User interface is critical to good design - I completely agree - which is why
I suggested taking notes on all aspects of the featured websites, including
their layouts. You can have a functional interface that is unattractive, just
as you can have an attractive interface that isn't functional - they are both
important in their own rights. Trends are also important to identify and learn
from, as they highlight proven techniques and methodologies that you can build
on.

I haven't read that book but I'll check it out, thanks for the suggestion.

------
bwh2
Many software engineers make the mistake of treating UI design like
configuration - the more configurations options, the better. Do not fall into
this trap. The mark of good design is not when there's nothing left to add,
but when there's nothing left to remove. Turn every configuration option into
a sensible default value.

Some designers think good UI design is about polish. This is where Smashing
Mag, PSD Tuts, CSS galleries, etc. come in. But often, that's putting lipstick
on a pig. I bring this up because you mentioned drop shadows, rounded corners,
gradients, etc.

I like to recommend Don't Make Me Think! and Jakob Nielsen's Alertbox articles
(useit.com). Research things like the golden ratio, grid layouts, principal of
least astonishment, etc. Those will really help understand the low level
considerations that go into good UI design.

One thing I've learned to appreciate is that at a low level, good design isn't
very brand or time specific. It's timeless. At a high level, it's very
specific to the brand and current trends. The HN high level design (color,
brushes, gradients, somewhat typography) wouldn't work for most companies, but
the low level design would work. Too many people get caught up on the high
level details (the "web 2.0" look), and fail to see much deeper and more
important low level design flaws.

------
msencenb
Previous comments are correct in that interaction design/ design is a very
deep field. There are some general ideas (Fitts's Law is a very basic one),
however I would like to point out that really the user dictates good design.

Do A/B testing, as well as physical user tests. Two types of user tests I find
most helpful are the following:

1) Let the user use your website/product but don't necessarily give advice
unless he/she is really struggling. Afterwards you can interview them and ask
questions such as trouble spots and/or anything confusing.
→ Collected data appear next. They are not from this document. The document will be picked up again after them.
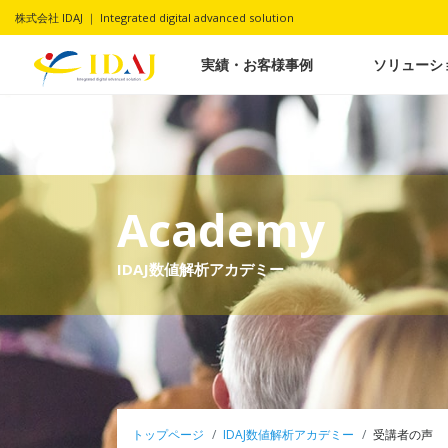
株式会社 IDAJ ｜ Integrated digital advanced solution
実績・お客様事例
ソリューシ
Academy
IDAJ数値解析アカデミー
トップページ
IDAJ数値解析アカデミー
受講者の声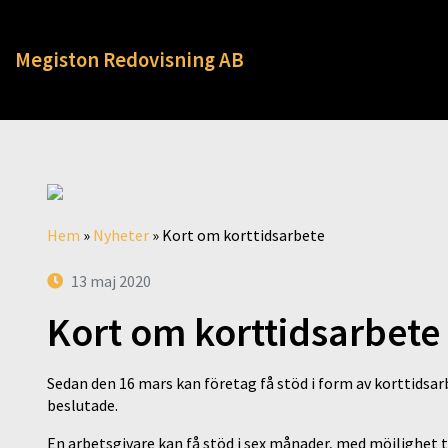
Megiston Redovisning AB
Hem
»
Nyheter
»
Kort om korttidsarbete
13 maj 2020
Kort om korttidsarbete
Sedan den 16 mars kan företag få stöd i form av korttidsar
beslutade.
En arbetsgivare kan få stöd i sex månader, med möjlighet ti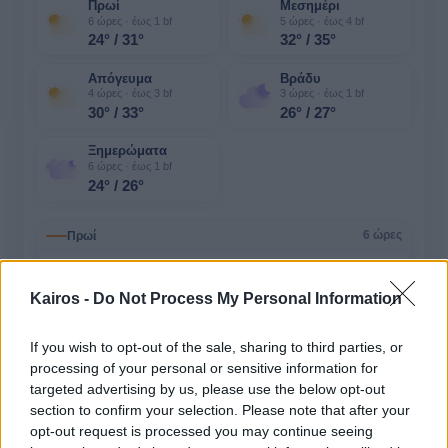
Πρωί
Μεσημέρι
6 ώρες · έως 1 bf
5 ώρες · έως 4 bf
24° / 31°
32° / 35°
Απόγευμα
Βράδυ
4 ώρες · έως 3 bf
3 ώρες · έως 1 bf
30° / 33°
26° / 27°
Ξημερώματα
6 ώρες · έως 1 bf
24° / 26°
Πρωί
6 ώρες
24°
06:00
Αυξημένη Συννεφιά
Kairos -
Do Not Process My Personal Information
Αίσθηση
24°
Άνεμος
1 bf
24°
If you wish to opt-out of the sale, sharing to third parties, or
07:00
processing of your personal or sensitive information for
Αυξημένη Συννεφιά
Αίσθηση
24°
Άνεμος
1 bf
targeted advertising by us, please use the below opt-out
section to confirm your selection. Please note that after your
25°
opt-out request is processed you may continue seeing
08:00
Αυξημένη Συννεφιά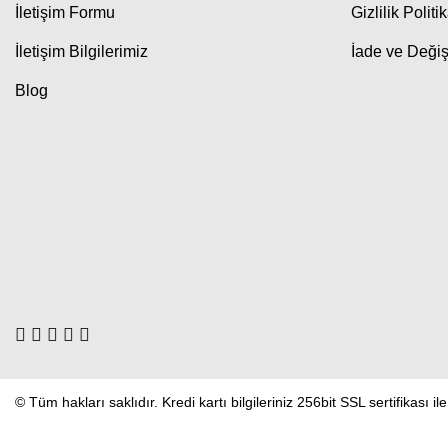
İletişim Formu
Gizlilik Politi
İletişim Bilgilerimiz
İade ve Değiş
Blog
© Tüm hakları saklıdır. Kredi kartı bilgileriniz 256bit SSL sertifikası i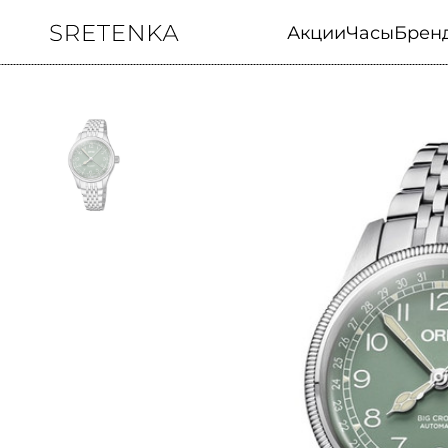
Акции
Часы
Брен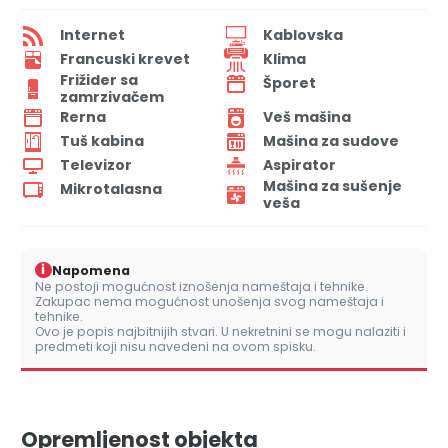
Internet
Kablovska
Francuski krevet
Klima
Frižider sa
Šporet
zamrzivačem
Rerna
Veš mašina
Tuš kabina
Mašina za sudove
Televizor
Aspirator
Mašina za sušenje
Mikrotalasna
veša
i
Napomena
Ne postoji mogućnost iznošenja nameštaja i tehnike.
Zakupac nema mogućnost unošenja svog nameštaja i
tehnike.
Ovo je popis najbitnijih stvari. U nekretnini se mogu nalaziti i
predmeti koji nisu navedeni na ovom spisku.
Opremljenost objekta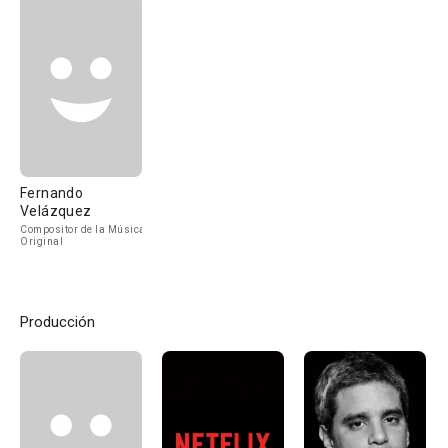
Fernando
Velázquez
Compositor de la Música
Original
Producción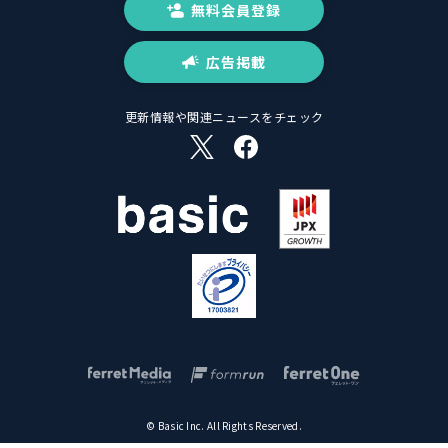
無料会員登録
広告掲載
更新情報や関連ニュースをチェック
© Basic Inc. All Rights Reserved.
2) Have a user "think aloud". This is one of my favorite because it allows you
to more easily see what is going on in a users head (although its a far from
perfect technique). The general idea is to have the user say aloud everything
that pops into their head. Anything from "How do I find that link?" to "I
liked that feature".

While I don't suggest you do backflips for your users I am also of the opinion
that good design can't be done totally behind a desk. You have to get out
there and talk to your users!